In April 2019, Francisco Javier López hosted a Deep Dive (GitLab team members only: https://gitlab.com/gitlab-org/create-stage/-/issues/1) on the GitLab Git LFS implementation to share domain-specific knowledge with anyone who may work in this part of the codebase in the future.
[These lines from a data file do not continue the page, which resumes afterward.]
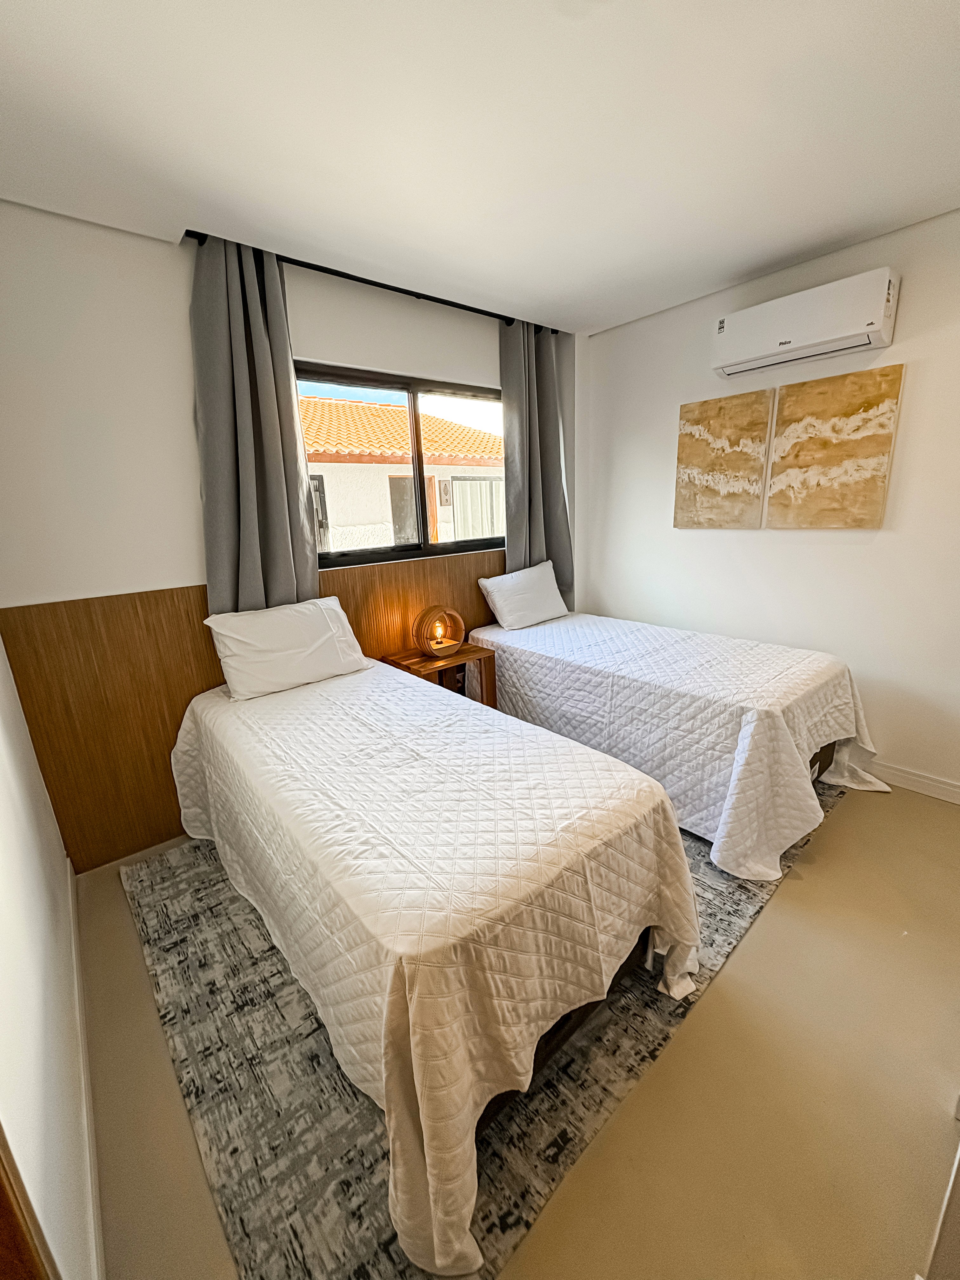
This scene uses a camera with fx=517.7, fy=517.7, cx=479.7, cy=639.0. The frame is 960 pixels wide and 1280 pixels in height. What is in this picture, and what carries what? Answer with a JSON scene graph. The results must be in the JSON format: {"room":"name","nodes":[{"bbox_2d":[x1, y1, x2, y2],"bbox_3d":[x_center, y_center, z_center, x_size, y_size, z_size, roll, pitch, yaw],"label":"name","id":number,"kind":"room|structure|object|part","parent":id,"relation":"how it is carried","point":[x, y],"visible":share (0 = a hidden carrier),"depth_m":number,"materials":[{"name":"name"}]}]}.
{"room":"bedroom","nodes":[
{"label":"bedroom","id":0,"kind":"room"},
{"bbox_2d":[0,631,98,1279],"bbox_3d":[-0.892,0.119,0.693,0.174,2.457,3.664,-14,19,-38],"label":"left wall","id":1,"kind":"structure","parent":0,"point":[3,850],"depth_m":1.09,"materials":[{"name":"white paint"}]},
{"bbox_2d":[0,1125,59,1279],"bbox_3d":[-0.438,0.435,0.190,0.184,2.135,0.899,-14,19,-38],"label":"door frame","id":2,"kind":"structure","parent":1,"relation":"attached to","point":[1,1197],"depth_m":0.54,"materials":[{"name":"brown wood"}]},
{"bbox_2d":[66,861,105,1279],"bbox_3d":[-0.979,1.125,1.288,0.016,0.094,2.294,-14,19,-38],"label":"baseboard","id":3,"kind":"structure","parent":1,"relation":"attached to","point":[90,1146],"depth_m":1.24,"materials":[{"name":"white paint"}]},
{"bbox_2d":[0,202,580,876],"bbox_3d":[-0.567,-0.544,2.875,3.338,2.486,0.187,-14,19,-38],"label":"back wall","id":4,"kind":"structure","parent":0,"point":[151,566],"depth_m":2.02,"materials":[{"name":"white paint"}]},
{"bbox_2d":[2,549,503,873],"bbox_3d":[-0.564,0.141,2.909,2.906,1.080,0.026,-14,19,-38],"label":"wood wall panel","id":5,"kind":"object","parent":4,"relation":"attached to","point":[185,681],"visible":0.54,"depth_m":2.18,"materials":[{"name":"brown wood"}]},
{"bbox_2d":[183,231,556,335],"bbox_3d":[-0.377,-1.742,2.601,1.863,0.049,0.124,-14,19,-38],"label":"curtain rod","id":6,"kind":"object","parent":4,"relation":"attached to","point":[373,283],"visible":0.62,"depth_m":2.44,"materials":[{"name":"black metal"}]},
{"bbox_2d":[190,235,320,614],"bbox_3d":[-0.963,-0.636,2.274,0.480,1.936,0.138,-14,19,-38],"label":"left curtain","id":7,"kind":"object","parent":6,"relation":"hanging from","point":[280,523],"visible":0.8,"depth_m":2.21,"materials":[{"name":"grey fabric"}]},
{"bbox_2d":[498,318,574,607],"bbox_3d":[0.384,-0.879,3.391,0.574,2.142,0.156,-14,19,-38],"label":"right curtain","id":8,"kind":"object","parent":6,"relation":"hanging from","point":[550,356],"visible":0.78,"depth_m":3.30,"materials":[{"name":"grey fabric"}]},
{"bbox_2d":[293,359,507,569],"bbox_3d":[-0.389,-0.958,2.979,1.483,1.004,0.096,-14,19,-38],"label":"window","id":9,"kind":"structure","parent":4,"relation":"in","point":[465,547],"depth_m":2.95,"materials":[{"name":"glass"}]},
{"bbox_2d":[0,0,959,334],"bbox_3d":[0.466,-1.473,1.213,3.650,0.114,3.691,-14,19,-38],"label":"ceiling","id":10,"kind":"structure","parent":0,"point":[776,254],"depth_m":1.50,"materials":[{"name":"white paint"}]},
{"bbox_2d":[73,775,959,1279],"bbox_3d":[0.619,1.039,1.764,3.638,0.103,3.771,-14,19,-38],"label":"floor","id":11,"kind":"structure","parent":0,"point":[774,921],"depth_m":1.26,"materials":[{"name":"beige"}]},
{"bbox_2d":[120,778,853,1279],"bbox_3d":[0.193,0.869,2.291,2.701,0.013,1.820,-14,19,-38],"label":"rug","id":12,"kind":"object","parent":11,"relation":"on","point":[177,931],"visible":0.4,"depth_m":1.33,"materials":[{"name":"grey carpet"}]},
{"bbox_2d":[172,654,702,1276],"bbox_3d":[-0.340,0.618,1.927,1.059,0.668,2.134,-14,19,-38],"label":"bed","id":13,"kind":"object","parent":12,"relation":"on","point":[618,961],"visible":0.99,"depth_m":1.26,"materials":[{"name":"white fabric"}]},
{"bbox_2d":[202,595,373,701],"bbox_3d":[-0.864,0.018,2.400,0.688,0.343,0.288,-14,19,-38],"label":"pillow","id":14,"kind":"object","parent":13,"relation":"on","point":[275,617],"visible":0.99,"depth_m":2.28,"materials":[{"name":"white fabric"}]},
{"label":"bed frame","id":15,"kind":"part","parent":13,"relation":"part of","materials":[{"name":"brown wood"}]},
{"bbox_2d":[382,641,497,706],"bbox_3d":[-0.224,0.374,3.022,0.532,0.587,0.380,-14,19,-38],"label":"nightstand","id":16,"kind":"object","parent":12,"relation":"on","point":[470,652],"visible":0.42,"depth_m":2.94,"materials":[{"name":"brown wood"}]},
{"bbox_2d":[410,605,465,659],"bbox_3d":[-0.233,-0.049,2.903,0.278,0.275,0.243,-14,19,-38],"label":"table lamp","id":17,"kind":"object","parent":16,"relation":"on","point":[447,643],"visible":1,"depth_m":2.86,"materials":[{"name":"brown wood"}]},
{"bbox_2d":[466,606,890,876],"bbox_3d":[0.913,0.329,2.841,1.220,0.675,1.970,-14,19,-38],"label":"bed","id":18,"kind":"object","parent":12,"relation":"on","point":[613,643],"visible":0.9,"depth_m":2.27,"materials":[{"name":"white fabric"}]},
{"bbox_2d":[477,559,570,629],"bbox_3d":[0.298,-0.293,3.364,0.621,0.346,0.263,-14,19,-38],"label":"pillow","id":19,"kind":"object","parent":18,"relation":"on","point":[489,584],"visible":1,"depth_m":3.25,"materials":[{"name":"white fabric"}]},
{"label":"bed frame","id":20,"kind":"part","parent":18,"relation":"part of","materials":[{"name":"brown wood"}]},
{"bbox_2d":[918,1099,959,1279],"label":"door","id":21,"kind":"structure","parent":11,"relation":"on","point":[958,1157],"depth_m":0.86,"materials":[{"name":"white"}]},
{"bbox_2d":[578,205,959,798],"bbox_3d":[1.921,-0.546,2.509,0.161,2.507,3.651,-14,19,-38],"label":"right wall","id":22,"kind":"structure","parent":0,"point":[600,337],"depth_m":2.63,"materials":[{"name":"white paint"}]},
{"bbox_2d":[674,391,774,529],"bbox_3d":[1.364,-0.986,2.952,0.035,0.710,0.511,-14,19,-38],"label":"painting","id":23,"kind":"object","parent":22,"relation":"attached to","point":[697,453],"visible":0.99,"depth_m":2.91,"materials":[{"name":"fabric"}]},
{"bbox_2d":[711,266,899,378],"bbox_3d":[1.512,-1.467,2.446,0.206,0.256,0.738,-14,19,-38],"label":"air conditioner","id":24,"kind":"object","parent":22,"relation":"attached to","point":[803,342],"visible":0.99,"depth_m":2.34,"materials":[{"name":"white plastic"}]},
{"bbox_2d":[765,363,905,528],"bbox_3d":[1.695,-0.902,2.524,0.034,0.703,0.511,-14,19,-38],"label":"picture","id":25,"kind":"object","parent":22,"relation":"attached to","point":[779,498],"visible":0.99,"depth_m":2.48,"materials":[{"name":"fabric"}]},
{"bbox_2d":[868,759,959,803],"bbox_3d":[2.086,0.682,2.520,0.015,0.095,2.983,-14,19,-38],"label":"baseboard","id":26,"kind":"structure","parent":22,"relation":"attached to","point":[958,791],"depth_m":2.50,"materials":[{"name":"white paint"}]},
{"label":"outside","id":27,"kind":"structure","parent":0,"visible":0},
{"bbox_2d":[299,393,504,550],"bbox_3d":[-2.909,-2.501,10.423,8.701,4.824,6.293,-14,19,-38],"label":"neighboring house","id":28,"kind":"structure","parent":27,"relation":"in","point":[375,410],"depth_m":8.07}
]}

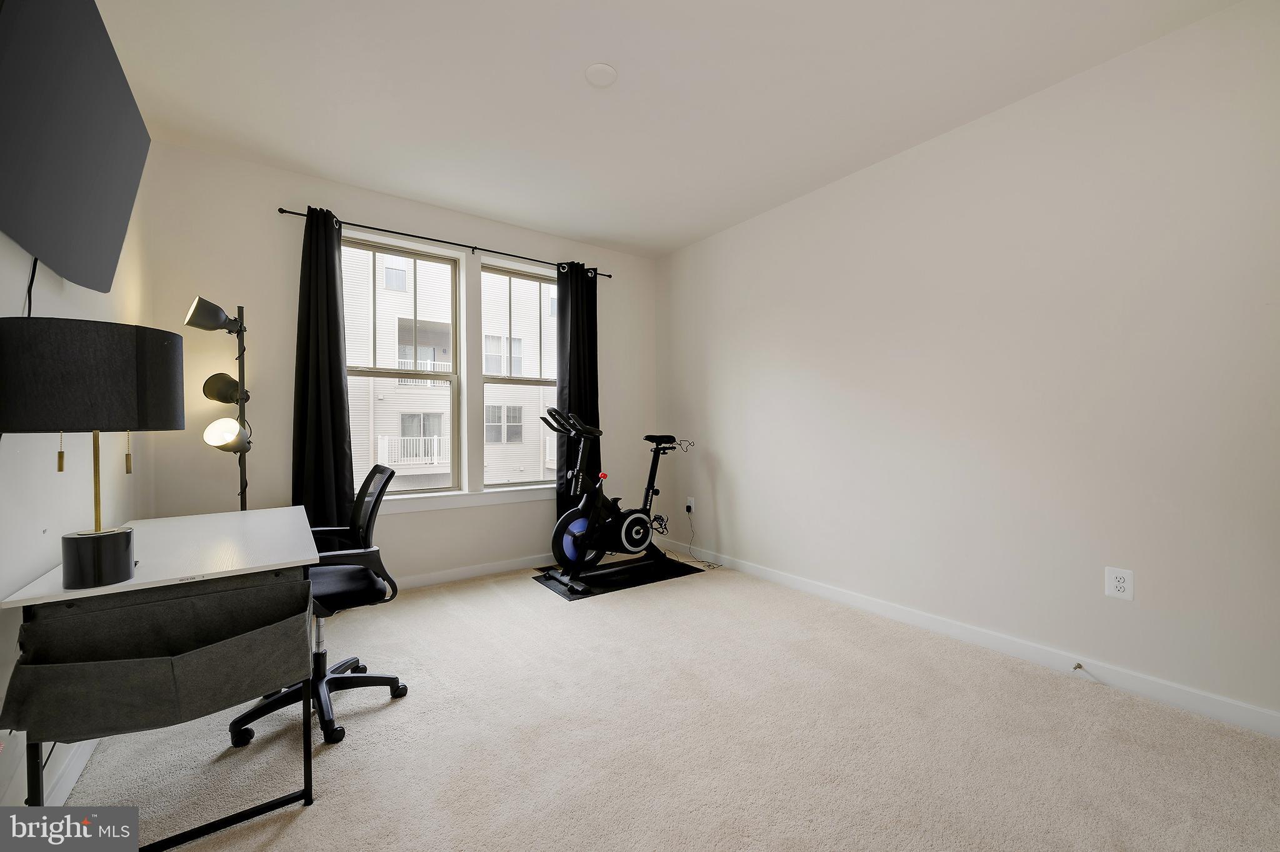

You can find the recording on YouTube, and the slides on Google Slides and in PDF. This deep dive was accurate as of GitLab 11.10, and while specific details may have changed, it should still serve as a good introduction.

Including LFS blobs in project archives

Introduced in GitLab 13.5.

The following diagram illustrates how GitLab resolves LFS files for project archives:

sequenceDiagram
    autonumber
    Client->>+Workhorse: GET /group/project/-/archive/master.zip
    Workhorse->>+Rails: GET /group/project/-/archive/master.zip
    Rails->>+Workhorse: Gitlab-Workhorse-Send-Data git-archive
    Workhorse->>Gitaly: SendArchiveRequest
    Gitaly->>Git: git archive master
    Git->>Smudge: OID 12345
    Smudge->>+Workhorse: GET /internal/api/v4/lfs?oid=12345&gl_repository=project-1234
    Workhorse->>+Rails: GET /internal/api/v4/lfs?oid=12345&gl_repository=project-1234
    Rails->>+Workhorse: Gitlab-Workhorse-Send-Data send-url
    Workhorse->>Smudge: <LFS data>
    Smudge->>Git: <LFS data>
    Git->>Gitaly: <streamed data>
    Gitaly->>Workhorse: <streamed data>
    Workhorse->>Client: master.zip
  1. The user requests the project archive from the UI.
  2. Workhorse forwards this request to Rails.
  3. If the user is authorized to download the archive, Rails replies with an HTTP header of Gitlab-Workhorse-Send-Data with a base64-encoded JSON payload prefaced with git-archive. This payload includes the SendArchiveRequest binary message, which is encoded again in base64.
  4. Workhorse decodes the Gitlab-Workhorse-Send-Data payload. If the archive already exists in the archive cache, Workhorse sends that file. Otherwise, Workhorse sends the SendArchiveRequest to the appropriate Gitaly server.
  5. The Gitaly server calls git archive <ref> to begin generating the Git archive on-the-fly. If the include_lfs_blobs flag is enabled, Gitaly enables a custom LFS smudge filter via the -c filter.lfs.smudge=/path/to/gitaly-lfs-smudge Git option.
  6. When git identifies a possible LFS pointer using the .gitattributes file, git calls gitaly-lfs-smudge and provides the LFS pointer via the standard input. Gitaly provides GL_PROJECT_PATH and GL_INTERNAL_CONFIG as environment variables to enable lookup of the LFS object.
  7. If a valid LFS pointer is decoded, gitaly-lfs-smudge makes an internal API call to Workhorse to download the LFS object from GitLab.
  8. Workhorse forwards this request to Rails. If the LFS object exists and is associated with the project, Rails sends ArchivePath either with a path where the LFS object resides (for local disk) or a pre-signed URL (when object storage is enabled) via the Gitlab-Workhorse-Send-Data HTTP header with a payload prefaced with send-url.
  9. Workhorse retrieves the file and send it to the gitaly-lfs-smudge process, which writes the contents to the standard output.
  10. git reads this output and sends it back to the Gitaly process.
  11. Gitaly sends the data back to Rails.
  12. The archive data is sent back to the client.

In step 7, the gitaly-lfs-smudge filter must talk to Workhorse, not to Rails, or an invalid LFS blob is saved. To support this, GitLab 13.5 changed the default Omnibus configuration to have Gitaly talk to the Workhorse instead of Rails.

One side effect of this change: the correlation ID of the original request is not preserved for the internal API requests made by Gitaly (or gitaly-lfs-smudge), such as the one made in step 8. The correlation IDs for those API requests are random values until this Workhorse issue is resolved.